Body artists commonly self-employed
Many body artists are self-employed and work on a commission basis in studios. Experienced body artists may run their own studios, or work from home.
- Bowen, N, 'No End in Sight to the Tattoo Craze', 2 July 2015, (www.smh.com.au).
- Cheesman, J, 'The Resurrection of Tā Moko Raises Questions for Māori', 15 May 2014,( www.newswire.co.nz).
- McKinnie, D, 'Beauty is Only Skin Deep So Make it Last', May 2015, (www.beautynzmag.co.nz).
- Ministry of Business, Innovation and Employment, '2006-2014 Occupation Data' (prepared for Careers New Zealand), 2015.
- Mitchell, A, cosmetic tattooist, Skint Ink, Careers New Zealand Interview, 28 April 2016, (www.facebook.com/skintink/).
- Monckton, E, director, Skint Ink, Careers New Zealand interview, 28 April 2016, (www.facebook.com/skintink/).

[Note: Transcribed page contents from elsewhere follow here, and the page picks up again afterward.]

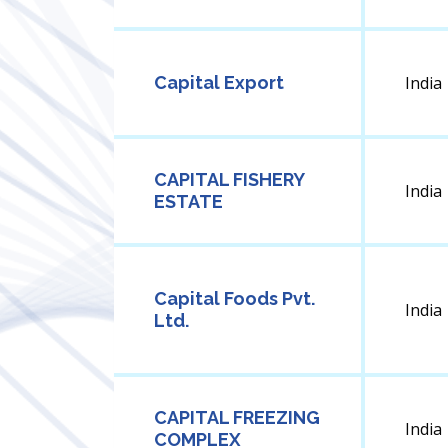
Capital Export
India
CAPITAL FISHERY
India
ESTATE
Capital Foods Pvt.
India
Ltd.
CAPITAL FREEZING
India
COMPLEX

- Shaskey, T, 'Demand for Tattoos Climbs but Permanent Body Art Still Divides Opinion', 28 November 2015, (www.stuff.co.nz).
- Shaw, A, 'Tattoos Hit the NZ Workplace Mainstream', 10 November 2015, (www.nzherald.co.nz).
- Stephens, A, 'The New Normal: Why Tattoos and Piercings Have Gone Mainstream', 27 June 2015, (www.stuff.co.nz).
Progression and specialisations
Experienced body artists may start up their own businesses.
Body artists may choose to specialise in tattooing or body piercing, or the following areas:
- Cosmetic Tattoist/Permanent Make-up Artist
- Cosmetic tattooists/permanent make-up artists tattoo permanent make-up, such as lipliner and eyeliner, and usually work in beauty salons, studios or clinics.
- Paramedical Tattooist
- Paramedical tattooists work with people who may have had accidents, operations or illnesses. For example, they may tattoo eyebrows onto someone who has lost their hair.